Mar 17, 2011

What determines the homicide rate variation across countries?

From the article: Cole J., Marroquin A., 2009. Homicide Rates in a Cross-Section of Countries: Evidence and Interpretations. Population and Development Review 35, 749-776:
  • Latin America tend to have homicide rates that are, on average, roughly twice as high as those in similar countries located outside this region (e0.7133 = 2.041). 
  • An increase in the ELF (Ethnolinguistic Fractionalization Index) from 0 to 1 (i.e., the difference between a totally homogeneous population and a totally fragmented one) implies a roughly 250 per cent increase in the average homicide rate (e1.2607 = 3.528). 
  • Other things equal, an increase of one year in the average level of male schooling reduces the homicide rate by about 29 percent . . .  

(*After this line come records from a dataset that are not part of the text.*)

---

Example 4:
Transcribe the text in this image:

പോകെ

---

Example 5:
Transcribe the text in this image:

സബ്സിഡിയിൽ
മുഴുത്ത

  • A one point increase in the World Governance Index reduces the average homicide rate by about 74 percent. The WGI is defined over a range from –2.5 to +2.5, with countries with “average” governance having a rating of 0. Therefore, other things equal, countries at the extreme low end of this range (worst possible governance) would be expected to have a homicide rate about 6 times higher than a country with “average” governance (e–0.7377•(–2.5) = 6.323), while a country at the high end of this range (best possible governance) would have a homicide rate about 6 times lower than a country with average governance (e–0.7377•2.5 = 1/6.323 = 0.158).